Celiac disease is a condition in which foods that contain the protein called gluten damage the lining of the small intestine. Gluten is found in wheat and related grains, like barley, rye and triticale. It sounds counterintuitive, but the study, published in the journal Pediatrics found that this small window of opportunity might help a baby develop a tolerance to the protein.

The researchers compared two groups of children: one born during a time when celiac diagnoses increased fourfold, and another when it decreased by about the same amount. Those born after 1996, when doctors recommended gluten be introduced at four months, had a 25 percent lower risk of celiac disease than those born in 1982. At that time, the benchmark was 6 months old.

It’s a good idea to introduce gluten while breastfeeding because it’s been proven to stimulate healthy bacteria growth in the gut. In fact, the American Academy of Pediatrics says infants who start eating gluten when they’re breastfeeding have a 52 percent decreased risk of getting celiac disease.

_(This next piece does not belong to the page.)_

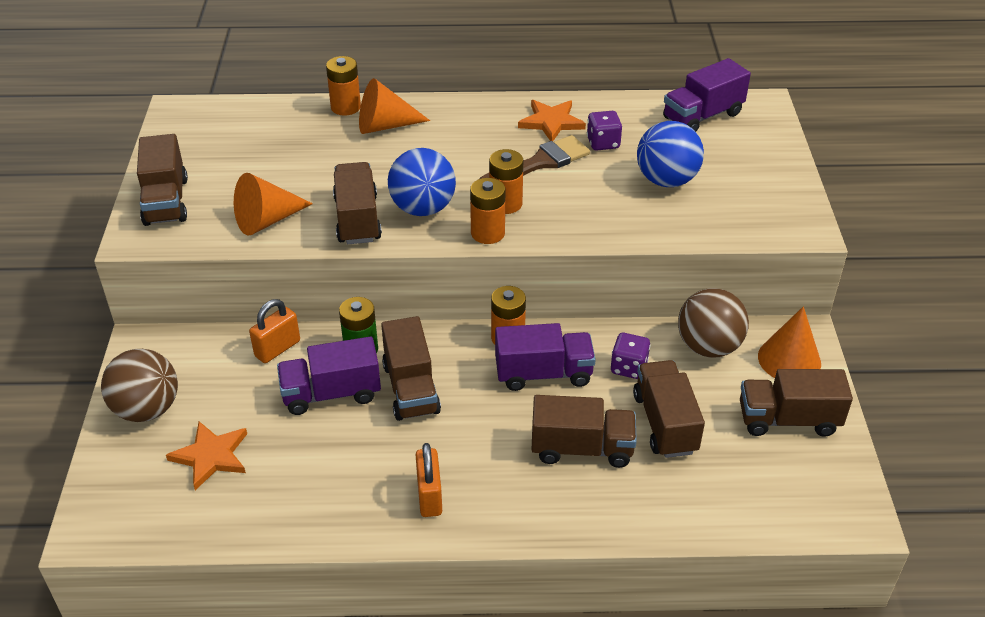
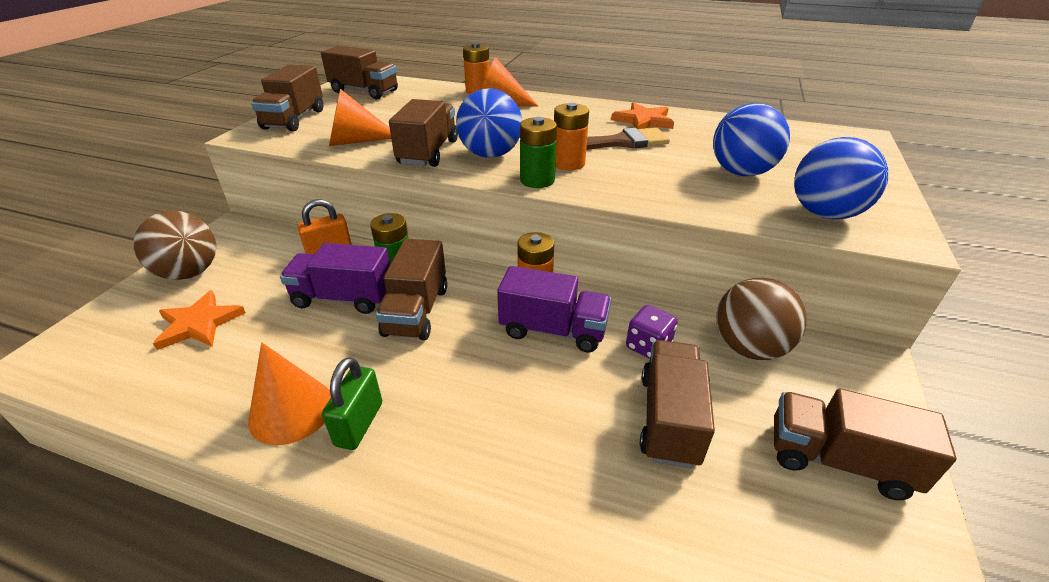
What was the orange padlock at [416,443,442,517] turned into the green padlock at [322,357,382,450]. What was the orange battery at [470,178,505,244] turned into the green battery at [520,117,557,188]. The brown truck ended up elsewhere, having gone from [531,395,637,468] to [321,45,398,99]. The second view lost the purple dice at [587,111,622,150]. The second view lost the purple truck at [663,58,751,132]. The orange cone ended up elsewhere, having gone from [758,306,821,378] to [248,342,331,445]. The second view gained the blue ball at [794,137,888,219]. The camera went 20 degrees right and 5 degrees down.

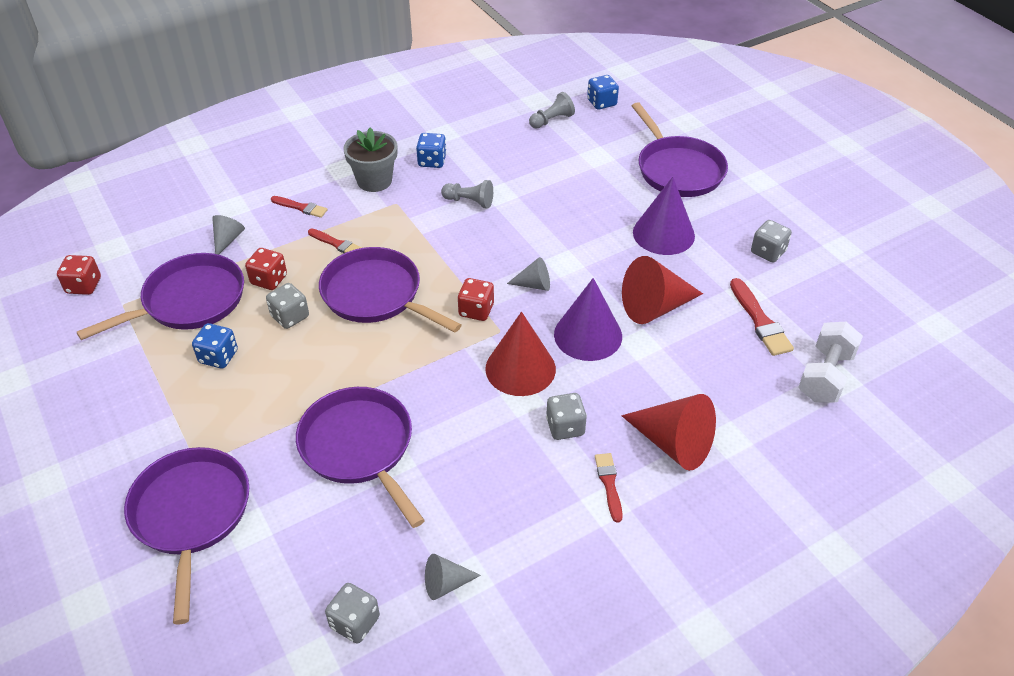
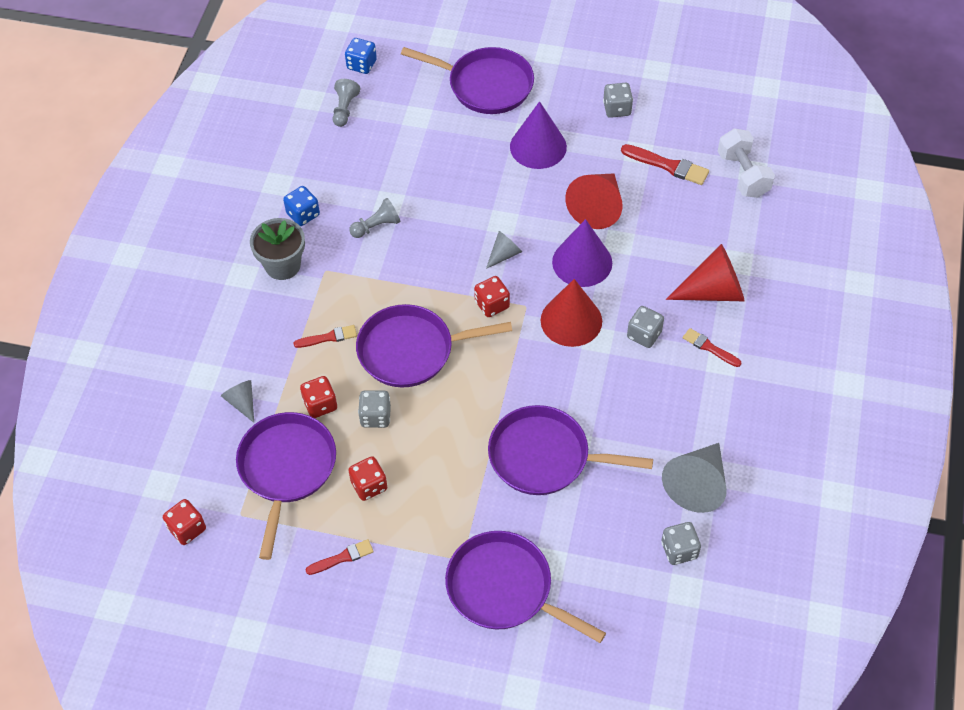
What was the blue dice at [192,323,238,369] turned into the red dice at [348,456,387,501]. The red brush ended up elsewhere, having gone from [271,196,328,218] to [306,539,374,575]. The size of the grey cone at [425,554,481,600] changed by a factor of 1.89. The camera went 45 degrees left and 10 degrees up.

Celiac disease occurs in about 1 percent of the population and is usually passed on genetically. If your baby does develop celiac disease despite your best efforts, a few signs include gas and bloating, changes in bowel movements, weight loss, lethargy and weakness on most days. If left untreated, your child could get very sick. But life without gluten is not a life sentenced to tasteless food — gluten-free products abound.